Mthethwa was speaking at a televised press conference meant to provide more clarity on the nationwide lockdown that will go into effect this Friday.
He said the R150m would be redirected from the department’s first-quarter budget as relief for the sports and arts fraternities. He said the decision to redirect the funds was made after the department had met with local organisations such as the Cultural and Creative Industry Federation of South Africa (CCIFSA), the Southern African Music Rights Organisation (SAMRO), the Independent Music Performance Rights Association (IMPRA), the South African Music Performance Rights Association (SAMPRA) and the Composers, Authors and Publishers Association (CAPASSO), among others, which had suggested a number of measures to soften the impact of COVID-19 on cultural practitioners.
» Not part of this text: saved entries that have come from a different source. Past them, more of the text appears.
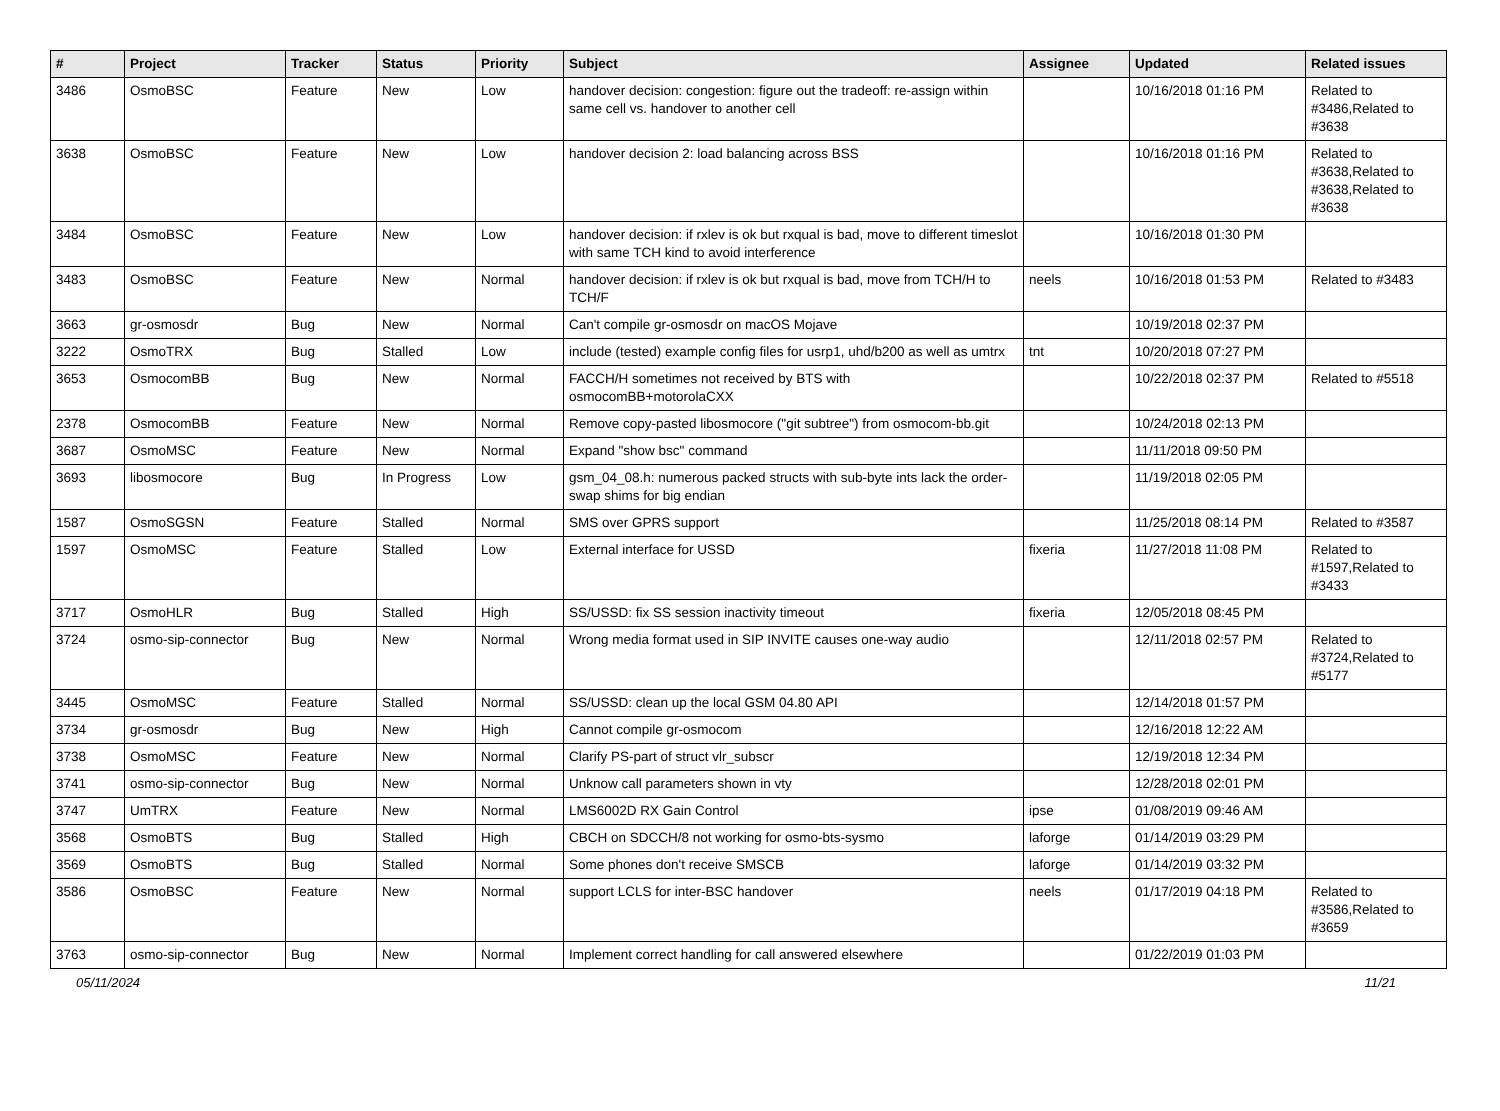| # | Project | Tracker | Status | Priority | Subject | Assignee | Updated | Related issues |
| --- | --- | --- | --- | --- | --- | --- | --- | --- |
| 3486 | OsmoBSC | Feature | New | Low | handover decision: congestion: figure out the tradeoff: re-assign within same cell vs. handover to another cell | | 10/16/2018 01:16 PM | Related to #3486,Related to #3638 |
| 3638 | OsmoBSC | Feature | New | Low | handover decision 2: load balancing across BSS | | 10/16/2018 01:16 PM | Related to #3638,Related to #3638,Related to #3638 |
| 3484 | OsmoBSC | Feature | New | Low | handover decision: if rxlev is ok but rxqual is bad, move to different timeslot with same TCH kind to avoid interference | | 10/16/2018 01:30 PM | |
| 3483 | OsmoBSC | Feature | New | Normal | handover decision: if rxlev is ok but rxqual is bad, move from TCH/H to TCH/F | neels | 10/16/2018 01:53 PM | Related to #3483 |
| 3663 | gr-osmosdr | Bug | New | Normal | Can't compile gr-osmosdr on macOS Mojave | | 10/19/2018 02:37 PM | |
| 3222 | OsmoTRX | Bug | Stalled | Low | include (tested) example config files for usrp1, uhd/b200 as well as umtrx | tnt | 10/20/2018 07:27 PM | |
| 3653 | OsmocomBB | Bug | New | Normal | FACCH/H sometimes not received by BTS with osmocomBB+motorolaCXX | | 10/22/2018 02:37 PM | Related to #5518 |
| 2378 | OsmocomBB | Feature | New | Normal | Remove copy-pasted libosmocore ("git subtree") from osmocom-bb.git | | 10/24/2018 02:13 PM | |
| 3687 | OsmoMSC | Feature | New | Normal | Expand "show bsc" command | | 11/11/2018 09:50 PM | |
| 3693 | libosmocore | Bug | In Progress | Low | gsm_04_08.h: numerous packed structs with sub-byte ints lack the order-swap shims for big endian | | 11/19/2018 02:05 PM | |
| 1587 | OsmoSGSN | Feature | Stalled | Normal | SMS over GPRS support | | 11/25/2018 08:14 PM | Related to #3587 |
| 1597 | OsmoMSC | Feature | Stalled | Low | External interface for USSD | fixeria | 11/27/2018 11:08 PM | Related to #1597,Related to #3433 |
| 3717 | OsmoHLR | Bug | Stalled | High | SS/USSD: fix SS session inactivity timeout | fixeria | 12/05/2018 08:45 PM | |
| 3724 | osmo-sip-connector | Bug | New | Normal | Wrong media format used in SIP INVITE causes one-way audio | | 12/11/2018 02:57 PM | Related to #3724,Related to #5177 |
| 3445 | OsmoMSC | Feature | Stalled | Normal | SS/USSD: clean up the local GSM 04.80 API | | 12/14/2018 01:57 PM | |
| 3734 | gr-osmosdr | Bug | New | High | Cannot compile gr-osmocom | | 12/16/2018 12:22 AM | |
| 3738 | OsmoMSC | Feature | New | Normal | Clarify PS-part of struct vlr_subscr | | 12/19/2018 12:34 PM | |
| 3741 | osmo-sip-connector | Bug | New | Normal | Unknow call parameters shown in vty | | 12/28/2018 02:01 PM | |
| 3747 | UmTRX | Feature | New | Normal | LMS6002D RX Gain Control | ipse | 01/08/2019 09:46 AM | |
| 3568 | OsmoBTS | Bug | Stalled | High | CBCH on SDCCH/8 not working for osmo-bts-sysmo | laforge | 01/14/2019 03:29 PM | |
| 3569 | OsmoBTS | Bug | Stalled | Normal | Some phones don't receive SMSCB | laforge | 01/14/2019 03:32 PM | |
| 3586 | OsmoBSC | Feature | New | Normal | support LCLS for inter-BSC handover | neels | 01/17/2019 04:18 PM | Related to #3586,Related to #3659 |
| 3763 | osmo-sip-connector | Bug | New | Normal | Implement correct handling for call answered elsewhere | | 01/22/2019 01:03 PM | |
05/11/2024 11/21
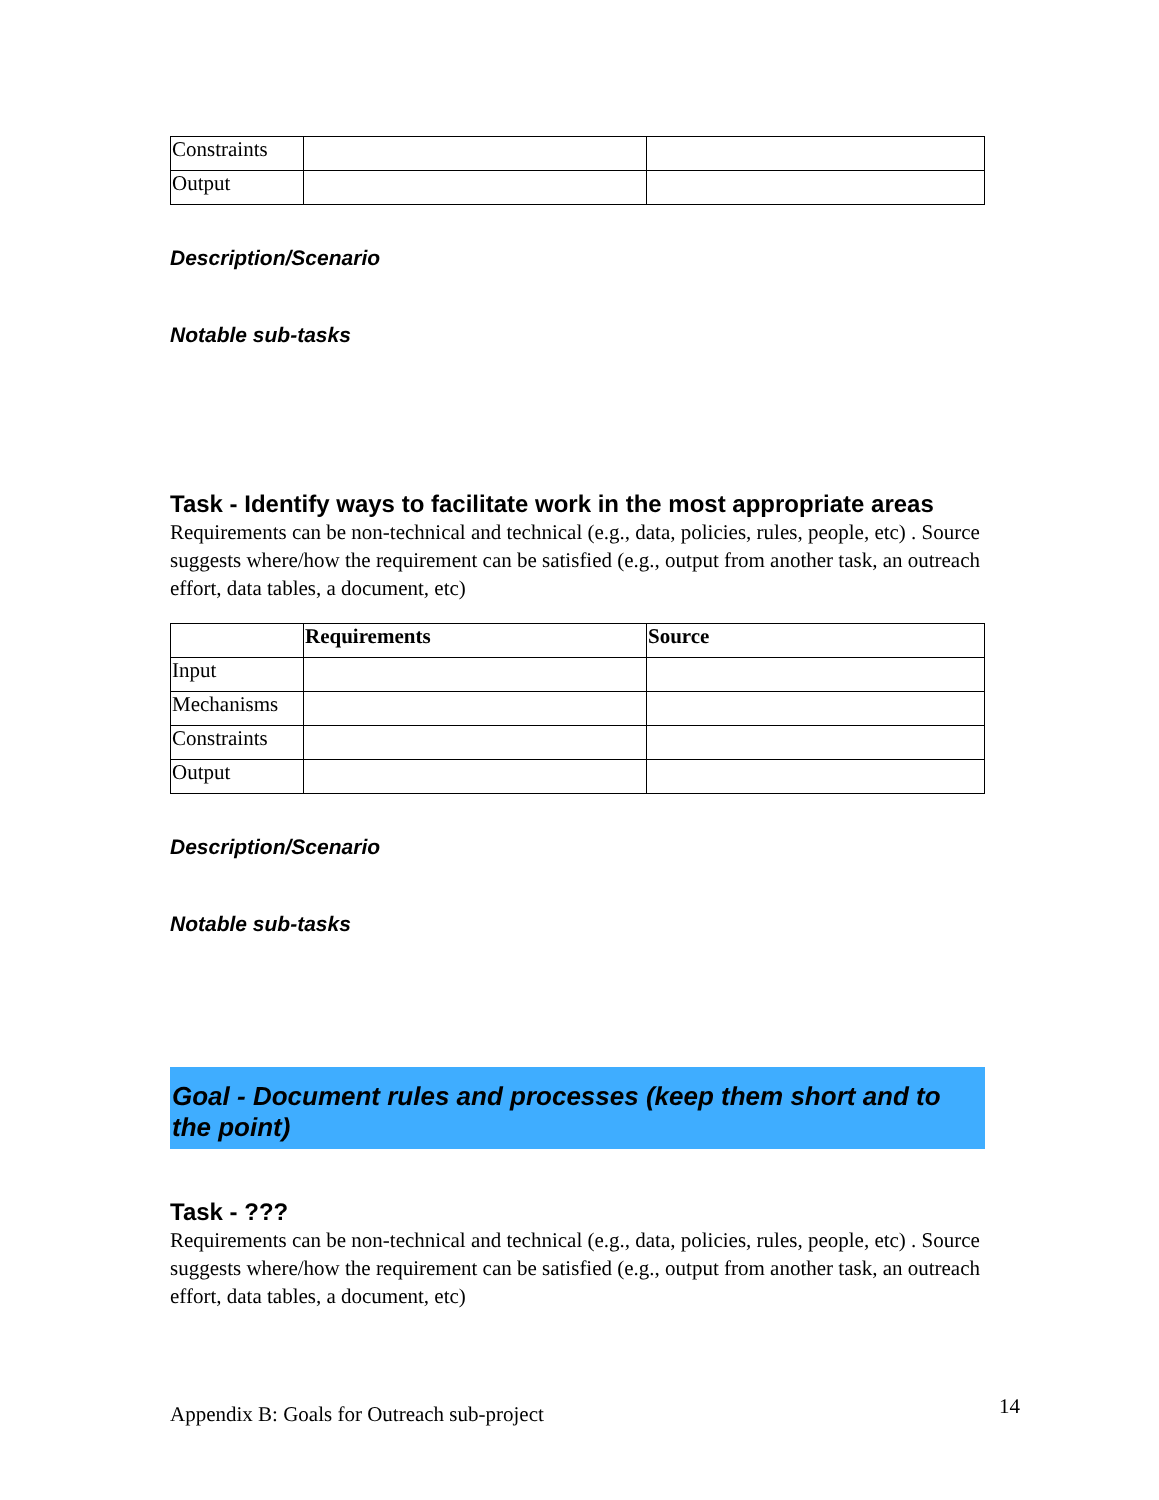| Constraints | | |
| Output | | |
Description/Scenario
Notable sub-tasks
Task - Identify ways to facilitate work in the most appropriate areas
Requirements can be non-technical and technical (e.g., data, policies, rules, people, etc) . Source suggests where/how the requirement can be satisfied (e.g., output from another task, an outreach effort, data tables, a document, etc)
| | Requirements | Source |
| --- | --- | --- |
| Input | | |
| Mechanisms | | |
| Constraints | | |
| Output | | |
Description/Scenario
Notable sub-tasks
Goal - Document rules and processes (keep them short and to the point)
Task - ???
Requirements can be non-technical and technical (e.g., data, policies, rules, people, etc) . Source suggests where/how the requirement can be satisfied (e.g., output from another task, an outreach effort, data tables, a document, etc)
Appendix B: Goals for Outreach sub-project
14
The department had also been in consultation with the financial sector, which had committed to secure a freeze on house and car mortgages, rent, and various other installments, especially for creatives.
Mthethwa said relief priority would be given to artists who had been booked to perform at department-funded events, as well as to legends of the industry. He said the department was still discussing the details of the criteria that would guide the allocation process, although he noted that national and international artists would be funded on a national level while upcoming artists would be approved provincially. Legends and upcoming artists would also be used to drive messages about COVID-19 on social media.
He said the government had partnered with various playhouses across the country to provide creative spaces where artists could work. He added that artists would not have to pay for using these facilities.
In addition, the government would provide a streaming platform for musicians, stand-up comics and poets, and procure service providers in the digital space to curate new content. Mthethwa said the department would provide more information on how artists could participate in these programmes.
He also called on private and public broadcasters to play more locally produced content to enable artists to earn royalties.